KARACHI: The ministry of finance may further reduce customs duty on the import of new cars while special preference will be given to cars imported from the European countries, sources in the automobile industry told Daily Times.
A source said: “The ministry has finalized a summary of new custom duties on the import of cars.” “This new duty structure would be announced soon after the return of Prime Minister Shaukat Aziz from Brussels.”
According to the proposed duty structure, the source said, the ministry of finance and the Central Board of Revenue (CBR) has proposed a maximum reduction of up to 25 percent in custom duty on 800cc cars to 1800cc cars.

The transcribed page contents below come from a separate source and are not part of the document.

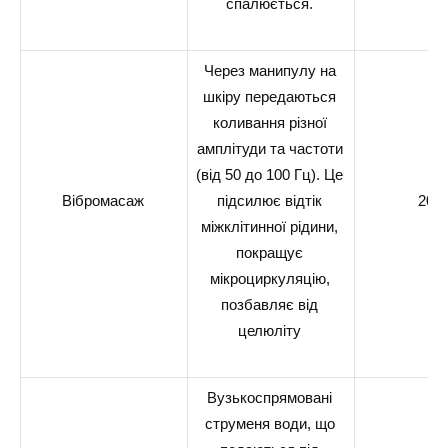
спалюється.
Через манипулу на
шкіру передаються
коливання різної
амплітуди та частоти
(від 50 до 100 Гц). Це
Вібромасаж
підсилює відтік
20-3
міжклітинної рідини,
покращує
мікроциркуляцію,
позбавляє від
целюліту
Вузькоспрямовані
струменя води, що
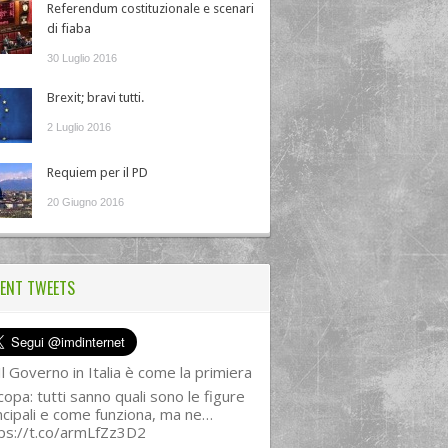
Referendum costituzionale e scenari
di fiaba
30 Luglio 2016
Brexit; bravi tutti.
2 Luglio 2016
Requiem per il PD
20 Giugno 2016
ENT TWEETS
l Governo in Italia è come la primiera
copa: tutti sanno quali sono le figure
ncipali e come funziona, ma ne…
ps://t.co/armLfZz3D2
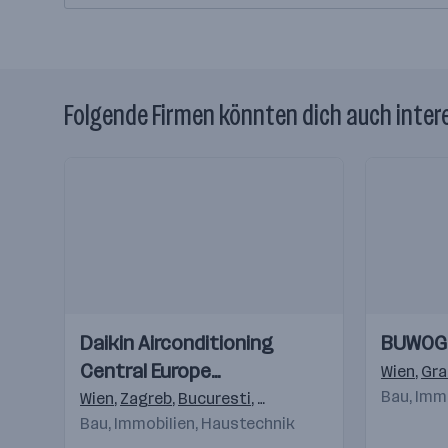
Folgende Firmen könnten dich auch inter
Einblicke
Einblicke
Einblicke
Einblicke
Daikin Airconditioning
BUWOG
Videos
Videos
Central Europe
Wien
,
Gra
HandelsgmbH
Bau, Imm
Wien
,
Zagreb
,
Bucuresti
,
Budapest
,
Praha 4-Michle
Bau, Immobilien, Haustechnik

Currently, car dealers are paying 82 percent duty on 800cc car and 120 percent duty on 1800cc cars. According to the break-up, dealers are paying 50 percent custom duty, 15 percent sales tax and six percent income tax, while on big units of up to 1800cc dealers are also paying 3.75 percent to 7.50 percent capital value tax (CVT) per unit.
The source the summary has also suggested allowing the import of new cars to meet the rising demand of automobiles in the country.
The prime minister along with Humayun Akhtar, the federal commerce minister, are in Brussels to hold talks with the European Commission on the issue of anti-dumping duty on Pakistani home textile products especially bedlinen and extension in the general system of preference (GSP).
Europe seeks access: Industry officials said now the European countries have asked the government to allow European automobiles in the country.
“The government is apparently ready to give them access into Pakistani market in return for certain concessions for Pakistani exporters in the European countries,” said a source.
Meanwhile, private car dealers are also demanding of the government to immediately lift the ban on the import of new and used cars so that they can fulfill the demand of automobiles in the country.
According to the Pakistan Automotive Manufacturers Association (PAMA), production of cars has registered a growth of 29.8 percent to 56,671 units in the period from July to December. While sales of cars rose 31.8 percent to 57,010 units during the period under review as compared to same period last year.
The manufacturing units and assemblers produced 56,671 units during last six months, out of which they sold 57,010 units, which shows the demand of cars is up during this period.
Dealers said the demand of cars is increasing due to availability of financing facilities from the commercial banks and leasing companies and that the local automobile industry is able to meet the rising demand.
They said there would shortage of up to 60,000 units in the current fiscal year against the expected demand of 150,000 to 175,000 units of big and small cars.